O banco de investimento de Wall Avenue também observou que “o crescimento mais fraco da atividade provavelmente se traduzirá em contratações mais fracas e numa taxa de desemprego mais elevada”, que agora prevê em 4,6% no last do ano, apenas um ganho de 0,3 pontos percentuais em relação ao nível de março.
Combinados, o Goldman espera que o impacto leve o Fed a vários cortes nas taxas de juros ainda este ano.

“O aumento dos preços do petróleo, o aumento da incerteza sobre as perspectivas e a forte [March] O relatório de emprego manteve o Fed firmemente no modo de esperar para ver por enquanto”, disseram os economistas do Goldman Jessica Rindels e David Mericle em uma nota. “Esperamos que uma combinação de aumento do desemprego e progresso limitado na inflação – onde a eliminação dos efeitos tarifários deve superar o repasse de entrada de energia – justificará dois cortes em setembro e dezembro.”
Esta é uma previsão mais agressiva do que os actuais preços de mercado, que indicam que não haverá cortes até pelo menos meados de 2027. As autoridades do Fed em março marcaram um corte.
O obstáculo mais óbvio no caminho do Fed é a inflação.
Antes de 2026, a expectativa period que o banco central continuasse a reduzir as taxas para apoiar um mercado de trabalho em desaceleração. O crescimento do emprego pouco mudou ao longo do ano passado e foi negativo quando subtraímos os cargos relacionados com a saúde.
Mas a inflação persistente faria descarrilar a Fed e possivelmente desencadearia uma cadeia negativa de acontecimentos ao longo do ano.
Consequências globais
Os dados sobre a inflação são onde o impacto da guerra aparece mais directamente e as notícias até agora têm sido contraditórias.
Previsivelmente, a inflação world subiu ainda mais.

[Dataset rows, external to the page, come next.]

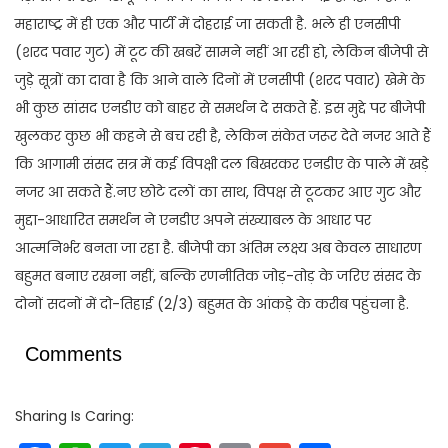
महाराष्ट्र में ही एक और पार्टी में दोहराई जा सकती है. भले ही एनसीपी
(शरद पवार गुट) में टूट की खबरें सामने नहीं आ रही हो, लेकिन बीजेपी से
जुड़े सूत्रों का दावा है कि आने वाले दिनों में एनसीपी (शरद पवार) खेमे के
भी कुछ सांसद एनडीए को बाहर से समर्थन दे सकते हैं. इस मुद्दे पर बीजेपी
खुलकर कुछ भी कहने से बच रही है, लेकिन संकेत जरूर देते नजर आते हैं
कि आगामी संसद सत्र में कई विपक्षी दल बिखरकर एनडीए के पाले में खड़े
नजर आ सकते हैं.नए छोटे दलों का साथ, विपक्ष से टूटकर आए गुट और
मुद्दा-आधारित समर्थन ने एनडीए अपने संख्याबल के आधार पर
आत्मनिर्भर बनता जा रहा है. बीजेपी का अंतिम लक्ष्य अब केवल साधारण
बहुमत बनाए रखना नहीं, बल्कि रणनीतिक जोड़-तोड़ के जरिए संसद के
दोनों सदनों में दो-तिहाई (2/3) बहुमत के आंकड़े के करीब पहुंचना है.
Comments
Sharing Is Caring:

O índice de preços ao consumidor para todos os itens subiu 0,9% em março, colocando a taxa de inflação anual em 3,3%. Excluindo os alimentos e a energia, porém, deixou o aumento mensal em apenas 0,2% e o nível central anual em 2,6% – ainda acima do fantasma de 2% da Fed, mas movendo-se na direcção certa.

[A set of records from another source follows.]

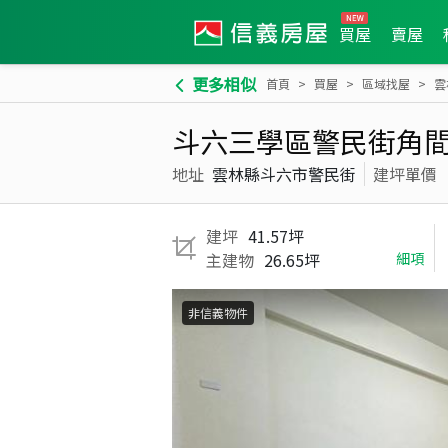
買屋
賣屋
更多相似
首頁
買屋
區域找屋
雲
斗六三學區警民街角間
地址
雲林縣斗六市警民街
建坪單價
建坪
41.57坪
主建物
26.65坪
細項
非信義物件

Da mesma forma, o índice de preços no produtor, que mede os aumentos a nível grossista, acelerou 0,5% no valor world, mas apenas 0,1% no nível principal.
Curiosamente, o inquérito mensal ao consumidor da Fed de Nova Iorque, que é muito menos volátil do que a versão da Universidade do Michigan, apontou as expectativas de inflação a um ano em Março em 3,4% – um aumento mensal de 0,3 pontos percentuais, mas bem abaixo da perspectiva de 4,8% do inquérito do Michigan.
Lidar com a inflação não é um problema apenas dos EUA. Na verdade, o maior impacto, especialmente da componente petrolífera, poderá ser sentido mais na Europa e especialmente na Ásia, que depende fortemente das fontes de combustível do Médio Oriente para alimentar as suas economias.
“Estamos sentindo um choque nos preços por causa da energia, mas não realmente um choque na oferta”, disse Skordeles, o economista Truist. “A Ásia é quem está sendo derrotada, porque são os grandes usuários.”
A guerra abalou as cadeias de abastecimento, um impacto que se espera que seja sentido de forma mais intensa nos próximos meses, à medida que os fluxos de matérias-primas se estreitam e começam a refletir uma repercussão dos preços mais elevados da energia.
O Índice de Pressão da Cadeia de Abastecimento International do Fed de Nova York atingiu em março seu nível mais alto desde janeiro de 2023.
Ainda não se sabe se existem efeitos de repercussão nos EUA, embora o sentimento – até agora – seja de que o impacto será limitado.
“Os custos de energia, embora tenham aumentado nos últimos anos, ainda são muito mais baratos do que nas décadas anteriores”, disse Skordeles. “Vamos sofrer com isso. Terá impacto no crescimento, mas não é o fim do jogo.”